By: Randy Travis
Aired: Dec 11 2017
DOUGLASVILLE, Ga. – Douglasville and Fulton County police want to know the true extent of an alleged drug business that targeted metro high school students.
The drug? Marijuana edibles.
A hidden camera FOX 5 I-Team investigation first exposed the home-based company called Trill Treats. Customers ordered through an Instagram page and could pay an extra five dollars for delivery.
But Trill Treats is not the only game in town. In fact, authorities admit this kind of crime is spreading.
In September, two men shot to death Steven Mayer, stealing cash and boxes of pot-laced brownies from his Lithonia home.
“That’s the newest trend right now, edibles.” agreed DeKalb County police sergeant Steven Dean. “They sat out for two hours casing the home.”
In April, kids at two different Rockdale County schools were hospitalized after eating pot brownies offered to them by other students.
“It’s more dangerous than the traditional way,” warned Rockdale County Sheriff Eric Levett.
And just this month, Addae Simmons is busted by Douglasville police after a FOX 5 I-Team hidden camera investigation caught him running an edibles manufacturing and delivery service out of his Fairburn home. An undercover FOX 5 employee bought a dozen brownies that tests later revealed had high levels of THC, the active ingredient for marijuana. The lab turned over the brownies and the test results to police.
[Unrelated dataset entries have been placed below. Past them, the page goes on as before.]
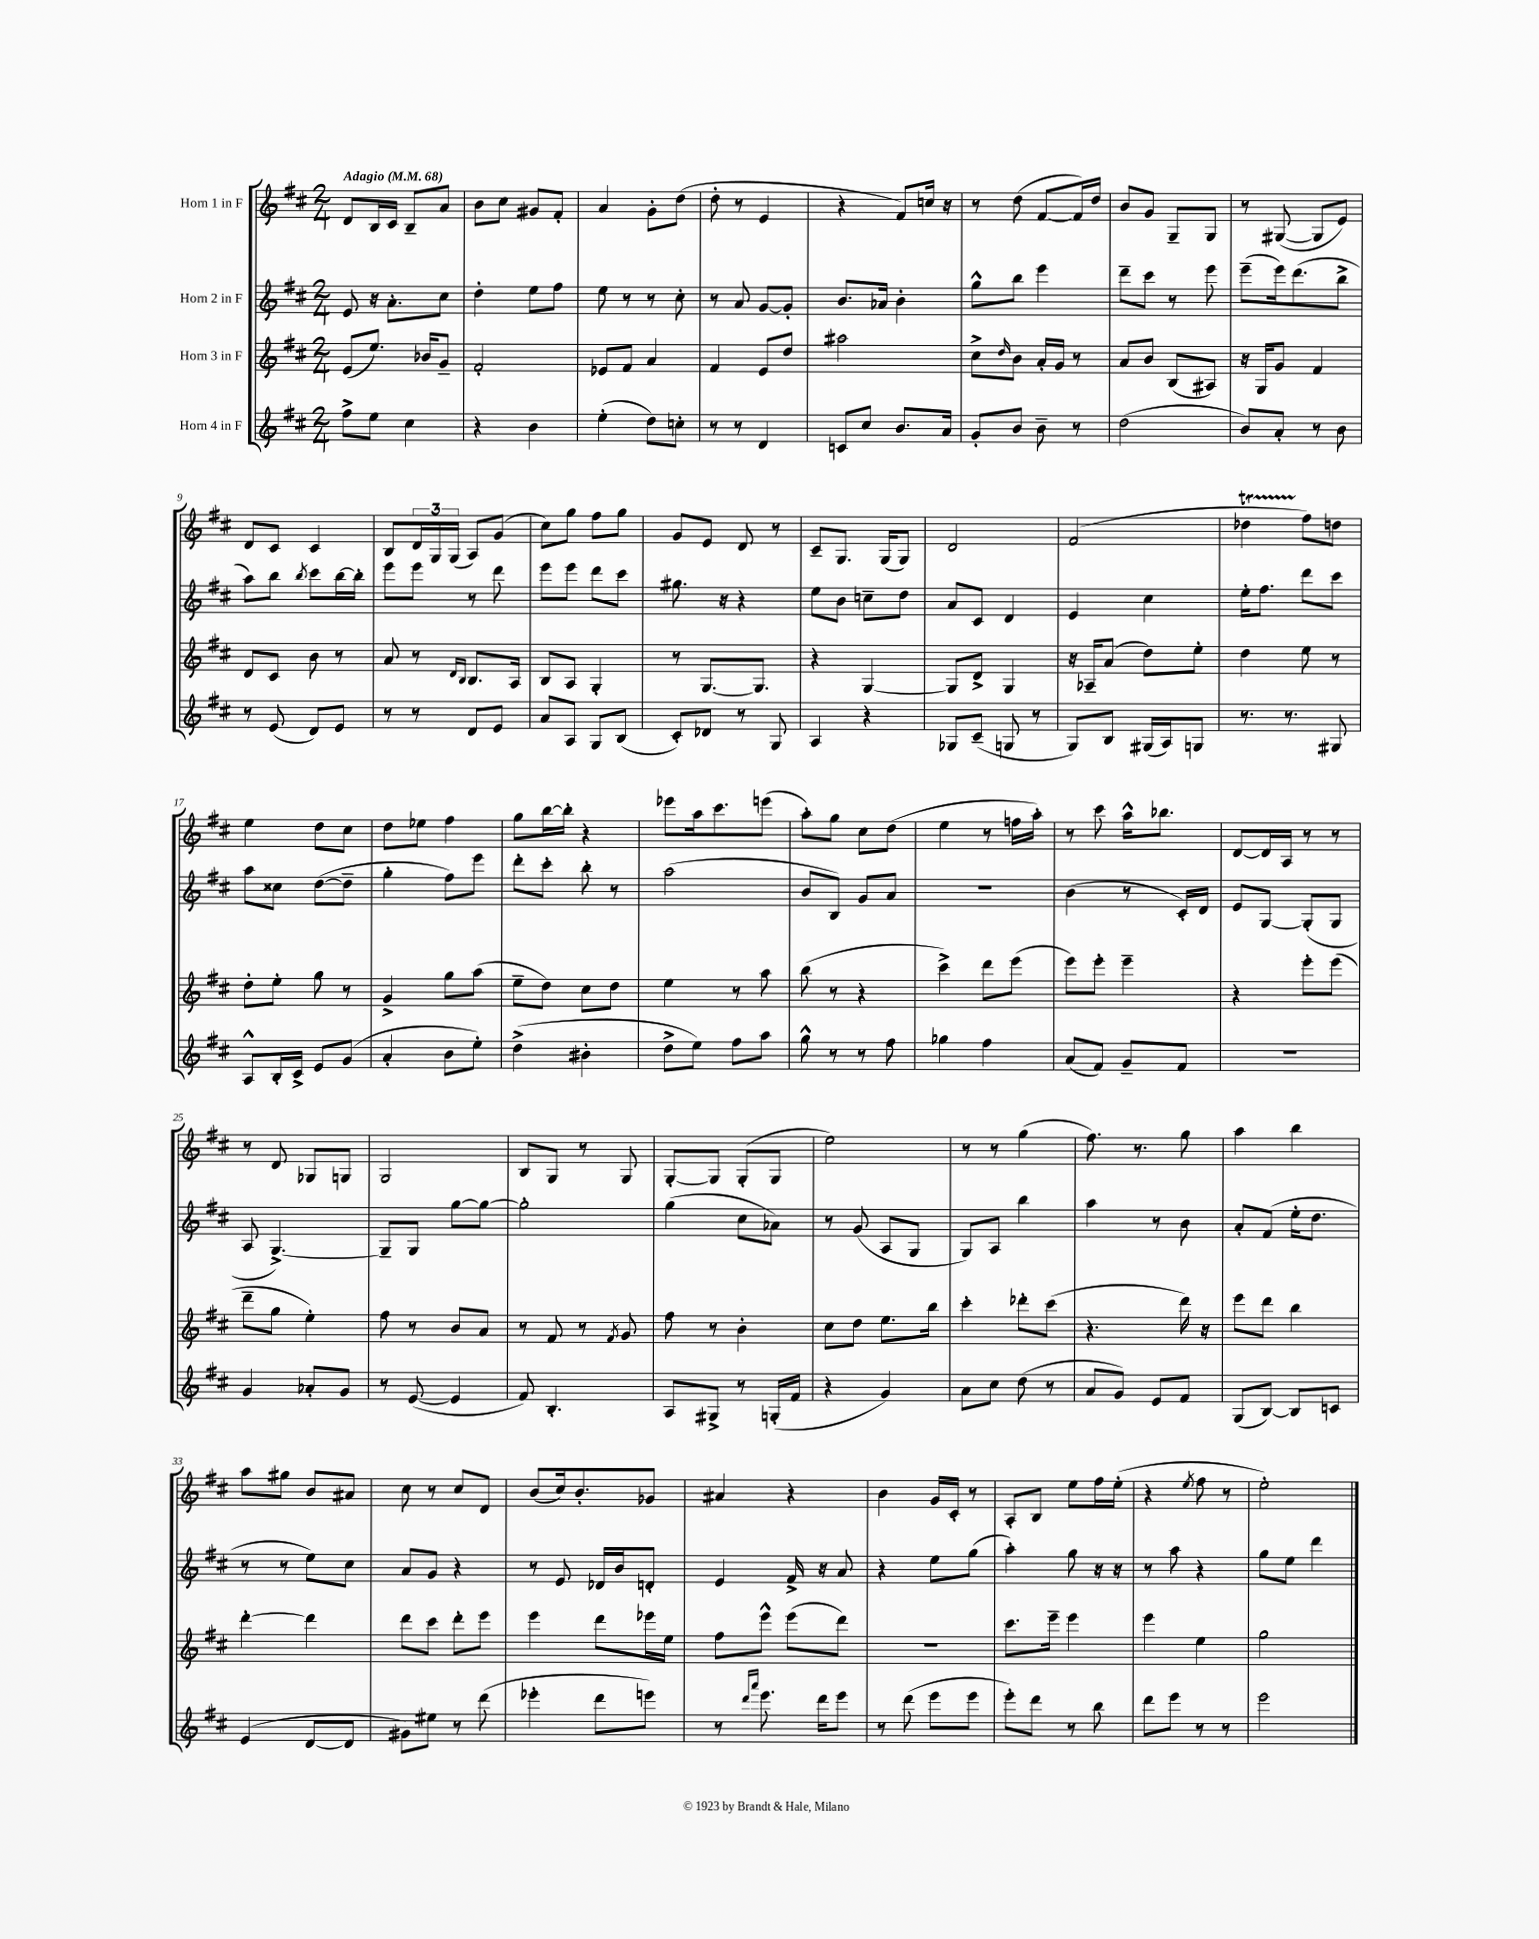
<<
\new StaffGroup <<
\new Staff = "s0" \with { instrumentName = "Horn 1 in F" } {
    \clef treble \key d \major \numericTimeSignature \time 2/4 \tempo "Adagio" 4 = 68
    d'8 b16 cis'16 b8-- a'8 |
    b'8 cis''8 gis'8 fis'8-. |
    a'4 g'8-. d''8( |
    d''8-. r8 e'4 |
    r4 fis'8) c''16 r16 |
    r8 d''8( fis'8~ fis'16) d''16 |
    b'8 g'8 g8-- g8 |
    r8 gis8~( gis8 e'8) |
    d'8 cis'8 cis'4 |
    b8 \tuplet 3/2 { d'16 g16 g16( } a8) g'8( |
    cis''8) g''8 fis''8 g''8 |
    g'8 e'8 d'8 r8 |
    cis'8-- g8. g16( g8) |
    d'2 |
    fis'2( |
    des''4\startTrillSpan fis''8\stopTrillSpan) d''8 |
    e''4 d''8 cis''8 |
    d''8 ees''8 fis''4 |
    g''8 b''16~ b''16-. r4 |
    ees'''8 a''16 cis'''8. e'''8( |
    a''8-.) g''8 cis''8 d''8( |
    e''4 r8 f''16 a''16-.) |
    r8 cis'''8 a''16-^ bes''8. |
    d'8~ d'16 a16 r8 r8 |
    r8 d'8 ges8 g8 |
    g2 |
    b8 g8 r8 g8 |
    g8~-. g8 g8-.( g8 |
    e''2) |
    r8 r8 g''4( |
    fis''8.) r8. g''8 |
    a''4 b''4 |
    a''8 gis''8 b'8 ais'8 |
    cis''8 r8 cis''8 d'8 |
    b'8( cis''16) b'8.-. ges'8 |
    ais'4 r4 |
    b'4 g'16 cis'16-. r8 |
    a8-. b8 e''8 fis''16 e''16-.( |
    r4 \acciaccatura { e''8 } fis''8 r8 |
    e''2-.) \bar "|." |
}
\new Staff = "s1" \with { instrumentName = "Horn 2 in F" } {
    \clef treble \key d \major \numericTimeSignature \time 2/4
    e'8 r16 a'8.-. cis''8 |
    d''4-. e''8 fis''8 |
    e''8 r8 r8 cis''8-. |
    r8 a'8 g'8~ g'8-. |
    b'8. aes'16 b'4-. |
    g''8-^ b''8 e'''4 |
    d'''8-- cis'''8 r8 e'''8 |
    e'''8--( e'''16) d'''8.( b''8-> |
    a''8) b''8 \acciaccatura { b''8 } cis'''8 b''16~ b''16-. |
    e'''8 e'''8 r8 d'''8 |
    e'''8 e'''8 d'''8 cis'''8 |
    gis''8. r16 r4 |
    e''8 b'8 c''8-- d''8 |
    a'8 cis'8 d'4 |
    e'4 cis''4 |
    e''16-. fis''8. d'''8 cis'''8 |
    a''8 cisis''8 d''8~( d''8-- |
    g''4-. fis''8) e'''8 |
    d'''8-. cis'''8-. b''8-. r8 |
    a''2( |
    b'8 b8) g'8 a'8 |
    r2 |
    b'4( r8 cis'16-.) d'16 |
    e'8 g8~ g8-.( g8 |
    a8 g4.~->) |
    g8-- g8 g''8~ g''8~ |
    g''2-. |
    g''4( cis''8 aes'8) |
    r8 g'8( a8 g8 |
    g8) a8 b''4 |
    a''4 r8 b'8 |
    a'8-. fis'8( e''16-. d''8. |
    r8 r8 e''8) cis''8 |
    a'8 g'8 r4 |
    r8 e'8 des'16 b'16 d'8-. |
    e'4 fis'16-> r16 a'8 |
    r4 e''8 g''8( |
    a''4-.) g''8 r16 r16 |
    r8 a''8 r4 |
    g''8 e''8 d'''4 \bar "|." |
}
\new Staff = "s2" \with { instrumentName = "Horn 3 in F" } {
    \clef treble \key d \major \numericTimeSignature \time 2/4
    e'8( e''8.) bes'16 g'8-- |
    fis'2-. |
    ees'8 fis'8 a'4 |
    fis'4 e'8 d''8 |
    ais''2 |
    cis''8-> \grace { d''16 } b'8 a'16-. g'16 r8 |
    a'8 b'8 b8( ais8) |
    r16 g16 g'8 fis'4 |
    d'8 cis'8 b'8 r8 |
    a'8 r8 \grace { d'16 b16 } b8. a16 |
    b8 a8 g4-. |
    r8 g8.~ g8. |
    r4 g4~ |
    g8 d'8-> g4 |
    r16 aes16-- a'8( d''8) e''8-. |
    d''4 e''8 r8 |
    d''8-. e''8-. g''8 r8 |
    g'4-> g''8 a''8( |
    e''8-- d''8) cis''8 d''8 |
    e''4 r8 a''8 |
    b''8( r8 r4 |
    cis'''4->) d'''8 e'''8( |
    e'''8) e'''8-. e'''4-- |
    r4 e'''8-. e'''8( |
    d'''8-- g''8 e''4-.) |
    fis''8 r8 b'8 a'8 |
    r8 fis'8 r8 \acciaccatura { fis'8 } g'8 |
    fis''8 r8 b'4-. |
    cis''8 d''8 e''8. b''16 |
    cis'''4-. des'''8-. cis'''8( |
    r4. d'''16) r16 |
    e'''8 d'''8 b''4 |
    d'''4~-. d'''4 |
    d'''8 cis'''8 d'''8-. e'''8 |
    e'''4 d'''8 ees'''16 e''16 |
    fis''8 e'''8-^ e'''8( d'''8) |
    r2 |
    cis'''8. e'''16-- e'''4 |
    e'''4 e''4 |
    g''2 \bar "|." |
}
\new Staff = "s3" \with { instrumentName = "Horn 4 in F" } {
    \clef treble \key d \major \numericTimeSignature \time 2/4
    fis''8-> e''8 cis''4 |
    r4 b'4 |
    e''4-.( d''8) c''8-. |
    r8 r8 d'4 |
    c'8 cis''8 b'8. a'16 |
    g'8-. b'8 b'8-- r8 |
    d''2( |
    b'8) a'8-. r8 b'8 |
    r8 e'8( d'8) e'8 |
    r8 r8 d'8 e'8 |
    a'8 a8 g8 b8( |
    cis'8-.) des'8 r8 g8 |
    a4 r4 |
    ges8 cis'8--( g8 r8 |
    g8) b8 gis16( a16) g8 |
    r8. r8. gis8 |
    a8-^ b16-. cis'16-> e'8 g'8( |
    a'4-. b'8 e''8-.) |
    d''4->( bis'4-. |
    d''8-> e''8) fis''8 a''8 |
    g''8-^ r8 r8 fis''8 |
    ges''4 fis''4 |
    a'8( fis'8) g'8-- fis'8 |
    R2 |
    g'4 aes'8-. g'8 |
    r8 e'8~( e'4 |
    fis'8) b4.-. |
    a8 gis8-> r8 g16-.( fis'16 |
    r4 g'4) |
    a'8 cis''8 d''8( r8 |
    a'8 g'8) e'8 fis'8 |
    g8( b8~) b8 c'8 |
    e'4( d'8~ d'8 |
    gis'8) eis''8 r8 d'''8( |
    ees'''4-. d'''8 e'''8) |
    r8 \grace { d'''16 a'''16 } e'''8. d'''16 e'''8 |
    r8 d'''8( e'''8 e'''8 |
    e'''8-.) d'''8 r8 b''8 |
    d'''8 e'''8 r8 r8 |
    e'''2 \bar "|." |
}
>>
>>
Later, an undercover Douglasville police officer made his own buy. Suddenly, uniform officers converged on the location, taking Simmons into custody. A helicopter had followed him from his home to see whether he made any earlier deliveries.
In our encounter with Simmons, he admitted his operation, which he named Trill Treats, was already successful.
According to his Trill Treats Instagram page, the 19-year-old entrepreneur is quite the baker. Quite the salesman. That FOX 5 I-Team employee became one of his 4100 followers and, just like Douglasville police, was able to see samples and the price list for his product line.
Brownies. Fruity pebbles. Cinnamon toast crunch. All specially-baked treats guaranteed to get you “geeked.” He even posted a video of what appears to be bags of marijuana and ingredients needed to start the baking process.
Our findings left some local high school parents frantic about their children’s safety.
“All of this stuff is going on up under the teachers and the principals and the security guards and the police officers that are there on the grounds,” stressed one of three parents we interviewed.
We agreed not to use their names. They say their kids told them they bought marijuana-laced treats from Simmons. One girl wound up in the hospital after eating too much.
“You’re getting kids to sell drugs… in the school,” complained one of the other moms. “Not when you go out on the street. Not when you go to the store, but in the school where we have to send our kids.”
It’s not just Trill Treats that’s to blame. Authorities say the drugs are getting into schools in other ways, too.
“Never to this day that I would have ever imagined that now we’re worried about edible drugs,” sighed Rockdale County sheriff Levett.
Just this year his deputies arrested two students who brought homemade brownies into Heritage High School. Another faces charges for sharing a professionally baked marijuana edible with a fellow student at Edwards Middle School.
For a sheriff who started off his career as a school resource officer, this new form of drug trafficking is alarming.
“What was your reaction when you heard they were that young?” I asked.
“It was very alarming because if it can get in the middle schools, then it can get into the hands of the elementary schools,” he worried.
Meanwhile, the mastermind of Trill Treats remains in the Douglas County jail without bond. He faces three felony counts in Douglas County and two more in Fulton County, accused of operating a drug manufacturing business from the Fairburn home he shares with his parents.
When contacted at her office, his mother wouldn’t answer whether she knew what her son was doing.
“I’m not at liberty to talk right now,” she said, promising to call back later. She did not. Simmons’ father did not return a message left at his work.
Since Simmons’ arrest, that Trill Treats Instagram account has disappeared, but not before allowing investigators to see how a 19-year-old put together his own thriving business. From manufacturing to packaging to marketing, sales and delivery.
Right up until the day police decided his last sale… was final.